Mariana Chies Santos, por sua vez, destaca a adoção de políticas preventivas não focadas em policiameno ostensivo. Isso significa, de acordo com ela, investir na tecnologia policial e nas próprias forças policiais. “Então aumento de salário, por exemplo, dos policiais pode ajudar bastante nisso [redução da criminalidade], porque eles vão ter uma estrutura melhor para trabalhar também. A gente precisa pensar em políticas preventivas de outras áreas, não só de segurança pública, então a gente pensa numa intersecção aí entre áreas como habitação, saúde, educação”, afirma.

Já para João Ibaixe Jr., a reestruturação do sistema carcerário e um aprimoramento do sistema de segurança pública são medidas importantes para fazer cair o número de crimes no país.

Contexto diferente

Sinhoretto, que, em 2015, trabalhou em análise de dados para subsidiar uma campanha contra a redução da maioridade penal, inclusive oferecendo subsídios de pesquisa para a Secretaria Nacional de Juventude, no governo Dilma Rousseff (PT), avalia ser “bastante controversa” a proposta legisiva de tornar menores de 18 anos penalmente imputáveis “na medida em que vem ser colocada agora em 2022 num contexto muito diferente de um contexto de violência que a gente teve no país anos atrás”. Nessa diferença, explica, está uma diminuição “muito grande” nos crimes cometidos contra a vida nos últimos anos na unidade federativa mais populosa do Brasil, São Paulo. Além disso, no estado, “esses casos tiveram uma concentração de vítimas na faixa etária entre 16 e 24 anos”. “A faixa etária entre os 16 e 18 anos é a que mais é vítima de homicídios no estado de São Paulo hoje. E essa faixa etária, por outro lado, tem cometido menos crimes. A Polícia Militar do estado de São Paulo tem feito apreensões na faixa etária dos adolescentes num número menor nos últimos anos. Vem caindo o número de adolescentes que cometem delitos, que são aprendidos pela Polícia Militar”.

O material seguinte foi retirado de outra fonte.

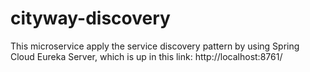 # cityway-discovery
This microservice apply the service discovery pattern by using Spring Cloud Eureka Server, which is up in this link: [
](http://localhost:8761/)http://localhost:8761/


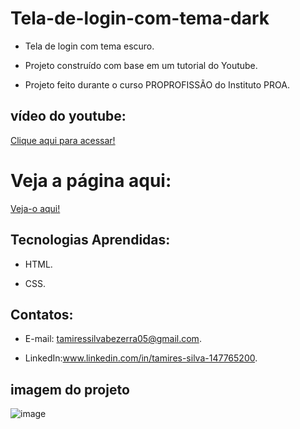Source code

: # Tela-de-login-com-tema-dark

 - Tela de login com tema escuro.
   
 - Projeto construído com base em um tutorial do Youtube.

 - Projeto feito durante o curso PROPROFISSÃO do Instituto PROA.
   
## vídeo do youtube:

 [Clique aqui para acessar!](https://www.youtube.com/watch?v=69-WfrVBli8&t=11s )
 
  #  Veja a página aqui: 
  [Veja-o aqui!](https://tela-de-login-com-tema-dark-olive.vercel.app/)
   
## Tecnologias Aprendidas:
 - HTML.
   
 - CSS.

## Contatos:
 - E-mail: tamiressilvabezerra05@gmail.com.
   
 - LinkedIn:www.linkedin.com/in/tamires-silva-147765200.

    
    
## imagem do projeto
![image](https://github.com/tamiressil/Tela-de-login-com-tema-dark/assets/163886976/543f62f7-2a62-4e4d-824a-47f53e2c68d9)





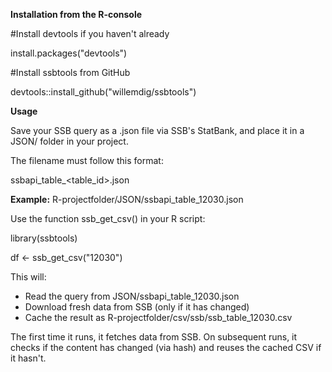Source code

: **Installation from the R-console**

#Install devtools if you haven't already

install.packages("devtools")

#Install ssbtools from GitHub

devtools::install_github("willemdig/ssbtools")

**Usage**

Save your SSB query as a .json file via SSB's StatBank, and place it in a JSON/ folder in your project.

The filename must follow this format:

ssbapi_table_<table_id>.json

**Example:**
R-projectfolder/JSON/ssbapi_table_12030.json

Use the function ssb_get_csv() in your R script:

library(ssbtools)

df <- ssb_get_csv("12030")

This will:
- Read the query from JSON/ssbapi_table_12030.json
- Download fresh data from SSB (only if it has changed)
- Cache the result as R-projectfolder/csv/ssb/ssb_table_12030.csv



The first time it runs, it fetches data from SSB.
On subsequent runs, it checks if the content has changed (via hash) and reuses the cached CSV if it hasn't.
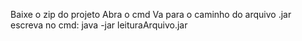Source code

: Baixe o zip do projeto
Abra o cmd 
Va para o caminho do arquivo .jar
escreva no cmd: java -jar leituraArquivo.jar

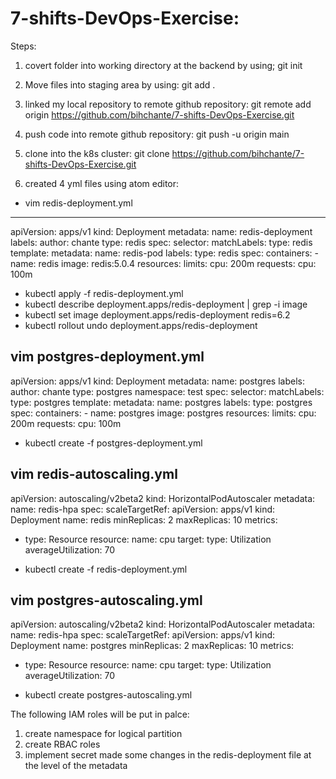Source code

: # 7-shifts-DevOps-Exercise:
Steps:

1. covert folder into working directory at the backend by using;
   git init
2. Move files into staging area by using:
   git add .
3. linked my local repository to remote github repository:
   git remote add origin https://github.com/bihchante/7-shifts-DevOps-Exercise.git
4. push code into remote github repository:
   git push -u origin main
5. clone into the k8s cluster:
   git clone https://github.com/bihchante/7-shifts-DevOps-Exercise.git



1. created 4 yml files using atom editor:

- vim redis-deployment.yml
---
apiVersion: apps/v1
kind: Deployment
metadata:
 name: redis-deployment
 labels:
  author: chante
  type: redis
spec:
 selector:
  matchLabels:
   type: redis
 template:
  metadata:
   name: redis-pod
   labels:
    type: redis
  spec:
   containers:
    - name: redis
      image: redis:5.0.4
      resources:
       limits:
        cpu: 200m
       requests:
        cpu: 100m

- kubectl apply -f redis-deployment.yml
- kubectl describe deployment.apps/redis-deployment | grep -i image
- kubectl set image deployment.apps/redis-deployment redis=6.2
- kubectl rollout undo deployment.apps/redis-deployment

vim postgres-deployment.yml
---
apiVersion: apps/v1
kind: Deployment
metadata:
 name: postgres
 labels:
  author: chante
  type: postgres
  namespace: test
spec:
 selector:
  matchLabels:
   type: postgres
 template:
  metadata:
    name: postgres
    labels:
     type: postgres
  spec:
   containers:
    - name: postgres
      image: postgres
      resources:
       limits:
        cpu: 200m
       requests:
        cpu: 100m

- kubectl create -f  postgres-deployment.yml

vim redis-autoscaling.yml
---
apiVersion: autoscaling/v2beta2
kind: HorizontalPodAutoscaler
metadata:
  name: redis-hpa
spec:
  scaleTargetRef:
    apiVersion: apps/v1
    kind: Deployment
    name: redis
  minReplicas: 2
  maxReplicas: 10
  metrics:
   - type: Resource
     resource:
      name: cpu
      target:
       type: Utilization
       averageUtilization: 70

- kubectl create -f redis-deployment.yml

vim postgres-autoscaling.yml
---
apiVersion: autoscaling/v2beta2
kind: HorizontalPodAutoscaler
metadata:
  name: redis-hpa
spec:
  scaleTargetRef:
    apiVersion: apps/v1
    kind: Deployment
    name: postgres
  minReplicas: 2
  maxReplicas: 10
  metrics:
   - type: Resource
     resource:
      name: cpu
      target:
       type: Utilization
       averageUtilization: 70

- kubectl create postgres-autoscaling.yml

The following IAM roles will be put in palce:
1. create namespace for logical partition
2. create RBAC roles
3. implement secret
made some changes in the redis-deployment file at the level of the metadata
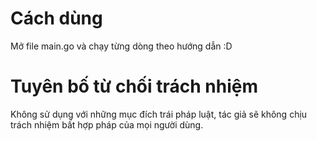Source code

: # Cách dùng
Mở file main.go và chạy từng dòng theo hướng dẫn :D

# Tuyên bố từ chối trách nhiệm
Không sử dụng với những mục đích trái pháp luật, tác giả sẽ không chịu trách nhiệm bất hợp pháp của mọi người dùng.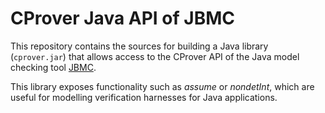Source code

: CProver Java API of JBMC
========================

This repository contains the sources for building a Java library
(`cprover.jar`) that allows access to the CProver API of the Java
model checking tool
[JBMC](https://github.com/diffblue/cbmc/tree/develop/jbmc).

This library exposes functionality such as _assume_ or _nondetInt_,
which are useful for modelling verification harnesses for
Java applications.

De acordo com o Anuário Brasileiro de Segurança Pública 2022, desde 2017 cai o número anual de apreensões de adolescentes no estado de São Paulo: foram 23.896 naquele ano, ante 26.877 de 2016; 19.467 em 2018; 18.063 em 2019; 13.088 em 2020; e 11.239 em 2021. No Rio de Janeiro, o índice diminui desde 2014: foram 11.189, ante 11.358 de 2013; 10.364 em 2015; 10.101 em 2016; 7.545 em 2017; 6.546 em 2018; 6.056 em 2019; 4.583 em 2020; e 4.185 em 2021.

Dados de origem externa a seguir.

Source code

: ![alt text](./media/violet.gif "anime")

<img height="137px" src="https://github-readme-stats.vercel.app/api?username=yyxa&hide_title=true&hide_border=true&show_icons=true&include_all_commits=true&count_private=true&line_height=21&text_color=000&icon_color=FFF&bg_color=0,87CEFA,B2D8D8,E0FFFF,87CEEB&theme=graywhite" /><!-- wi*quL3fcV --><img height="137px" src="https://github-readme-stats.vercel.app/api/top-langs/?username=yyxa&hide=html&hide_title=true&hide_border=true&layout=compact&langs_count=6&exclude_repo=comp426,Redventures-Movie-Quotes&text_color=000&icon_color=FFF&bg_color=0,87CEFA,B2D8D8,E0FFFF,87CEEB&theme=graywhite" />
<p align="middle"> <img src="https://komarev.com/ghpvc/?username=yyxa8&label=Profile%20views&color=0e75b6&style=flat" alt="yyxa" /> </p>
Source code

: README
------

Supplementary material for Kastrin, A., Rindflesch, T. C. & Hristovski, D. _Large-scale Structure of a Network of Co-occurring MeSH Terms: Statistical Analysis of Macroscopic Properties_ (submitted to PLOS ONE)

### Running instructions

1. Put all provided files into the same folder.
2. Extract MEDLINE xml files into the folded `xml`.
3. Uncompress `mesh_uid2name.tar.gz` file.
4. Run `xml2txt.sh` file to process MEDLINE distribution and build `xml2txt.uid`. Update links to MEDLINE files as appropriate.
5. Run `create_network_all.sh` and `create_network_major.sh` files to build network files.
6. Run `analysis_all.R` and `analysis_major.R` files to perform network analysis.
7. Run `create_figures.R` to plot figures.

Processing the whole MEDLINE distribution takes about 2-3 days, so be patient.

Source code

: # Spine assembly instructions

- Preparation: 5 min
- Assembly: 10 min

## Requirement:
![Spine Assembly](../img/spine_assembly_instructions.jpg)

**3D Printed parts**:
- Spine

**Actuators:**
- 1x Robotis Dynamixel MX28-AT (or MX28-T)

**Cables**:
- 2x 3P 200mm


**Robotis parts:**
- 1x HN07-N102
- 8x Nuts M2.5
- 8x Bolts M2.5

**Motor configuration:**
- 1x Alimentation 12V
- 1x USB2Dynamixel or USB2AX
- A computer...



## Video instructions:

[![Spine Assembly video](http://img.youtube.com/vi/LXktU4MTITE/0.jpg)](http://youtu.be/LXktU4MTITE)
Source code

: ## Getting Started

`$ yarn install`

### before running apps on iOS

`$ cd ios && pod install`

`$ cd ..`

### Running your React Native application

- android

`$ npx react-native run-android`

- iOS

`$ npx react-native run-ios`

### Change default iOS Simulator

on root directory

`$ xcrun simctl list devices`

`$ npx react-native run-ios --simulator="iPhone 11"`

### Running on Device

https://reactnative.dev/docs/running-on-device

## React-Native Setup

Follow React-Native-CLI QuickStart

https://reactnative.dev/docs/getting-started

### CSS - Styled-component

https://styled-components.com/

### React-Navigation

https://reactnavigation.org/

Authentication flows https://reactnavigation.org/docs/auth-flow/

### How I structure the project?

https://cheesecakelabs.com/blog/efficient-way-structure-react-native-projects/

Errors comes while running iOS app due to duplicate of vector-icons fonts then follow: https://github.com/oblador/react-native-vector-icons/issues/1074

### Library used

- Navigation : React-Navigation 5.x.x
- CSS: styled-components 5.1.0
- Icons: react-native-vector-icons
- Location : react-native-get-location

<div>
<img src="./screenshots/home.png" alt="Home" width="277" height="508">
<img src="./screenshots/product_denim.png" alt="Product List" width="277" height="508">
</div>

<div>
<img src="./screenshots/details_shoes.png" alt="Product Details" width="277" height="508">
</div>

Na avaliação de Bruno Viana, o sistema de penas para os menores de 18 anos “é bem grave”. “As pessoas ficam presas, ficam internadas. E tem toda a questão do estigma: uma vez que tem uma passagem pela polícia, o radar da criminalidade, o radar das agências de controle da polícia começam a visar a pessoa com passagem”.

Defesa

O coordenador da Frente Parlamentar Mista da Redução da Maioridade Penal, Carlos Jordy, diz não ter “dúvidas de que redução da maioridade penal é importantíssimo para reduzir a criminalidade no país, pois é uma medida que vai contribuir para a diminuição da impunidade, robustecer a Justiça no Brasil”. “Porque o que acontece hoje é que muitas famílias que são vitimadas por menores infratores, que perdem seus filhos para menores infratores, que tem suas filhas estrupradas por menores infratores ficam devastados pela impunidade que acontece nesses casos”.

Ele classifica a maioridade em 18 anos como um caminho “facilitado para que adolescentes entrem para a vida do crime”. Ainda de acordo com o deputado, a redução é uma das prioridades para diminuir a criminalidade no Brasil, mas “existem diversas medidas que devem estar em conjunto para melhroar a segurança pública, até mesmo a questão de aumento de presídios, construção de mais presídios”. “Óbvio que não é nada isolado que vai sanar o problema da segurança pública”.

Jordy defende ainda que, no caso de uma eventual redução, os menores de 18 anos presos fiquem separados dos criminosos acima dessa idade. “Nós teríamos que fazer adaptações nos presídios, fazer celas separadas de repente separadas e que eles tenham horários de convivência separados, na verdade eles não podendo ter ali o banho de sol ou o almoço no mesmo momento. Construção, de repente, de novos presídios também, em que esses presídios seriam somente para os menores de idade. São medidas que devem estar sendo estudadas e aplicadas também em conjunto com a questão da redução da maiordade penal”, complementa.